Geçen ayki sayfa görüntüleme sayısı

1 Eylül 2009 Salı

o zaman türkü söylemek lazım avaz avaaaaaaaaaaaz


şu trt nin şarkı, türkü programlarına bitiyorum.yok böyle bir kalite başka bir yerde...hele az önce balkan havasını izliyorum da; o ne kıpır kıpır türküler ne heyecan..ama bazen de çalın davuları ile insanın başı öne eğiliyor aniden...ama yine de güzel, hatta hayat dolu..

şu zamanların lanet popüler müziğine bakıp, bir de türkülere bakıp bir arpa boyu yol alamamanın ezikliği var.

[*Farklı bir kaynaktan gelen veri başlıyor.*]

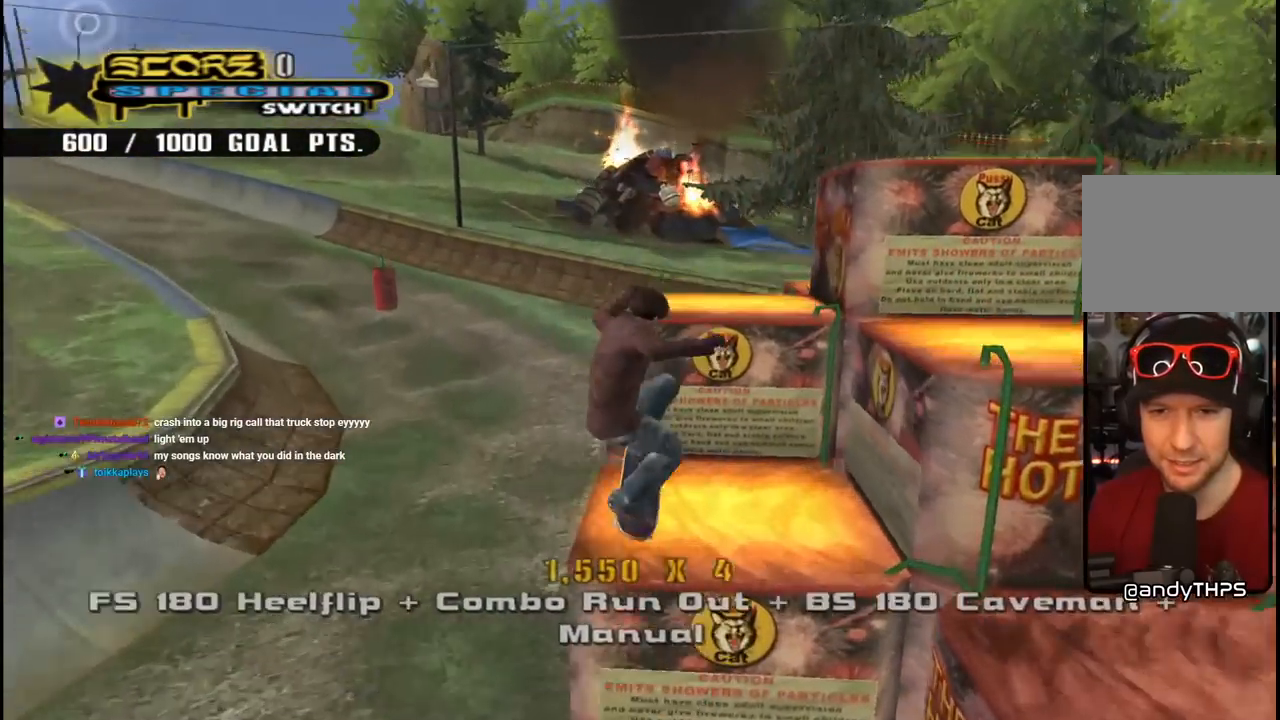
{"buttons": ["CROSS", "DPAD_UP"], "left_stick": "center", "right_stick": "center", "events": [[33, "R1", "down"], [50, "DPAD_UP", "up"], [67, "DPAD_DOWN", "down"], [133, "DPAD_RIGHT", "down"], [133, "R1", "up"], [167, "DPAD_DOWN", "up"], [183, "DPAD_UP", "down"], [200, "DPAD_RIGHT", "up"], [267, "DPAD_RIGHT", "down"], [500, "DPAD_RIGHT", "up"]]}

yine trt de izliyorum "dünyanın türküsünde" bir hikaye anlatılır..eskiden türk illerinde iki türk boyu varmış..tellioğulları ve seferoğulları gibi yeşil vadi gibi bir yer için çarpışıp dururlarmış.bazen bir boy uzun gelirmiş, bazen diğeri...ama bu işin sonu gelmezmiş..bu işten bıkanlar zamanın mürşidi Dedem Korkut a bu işi çözmesi için gitmişler.dedem korkut da şöyle demiş: varın, gidin o diyara..orada hangi boyun türküleri söyleniyorsa orası oranındır...gerçekten bu beni bayağı etkilemişti...türkiyemde her yerden ayrı ses yükselir..kimi yerden halay, kimi yerden horon, kimi yerden yavaşça yükselen zeybekler:), kendi kulvarında yarışan şemmame, eurovisionda çıkmasını bütün hücrelerimle istediğim hop-tek ne büyük zenginlik aman allahım..

al sana kapak gibi açılım...daha ne olsun...bunlar bir zincir gibi bir tanesi olmazsa olmaz...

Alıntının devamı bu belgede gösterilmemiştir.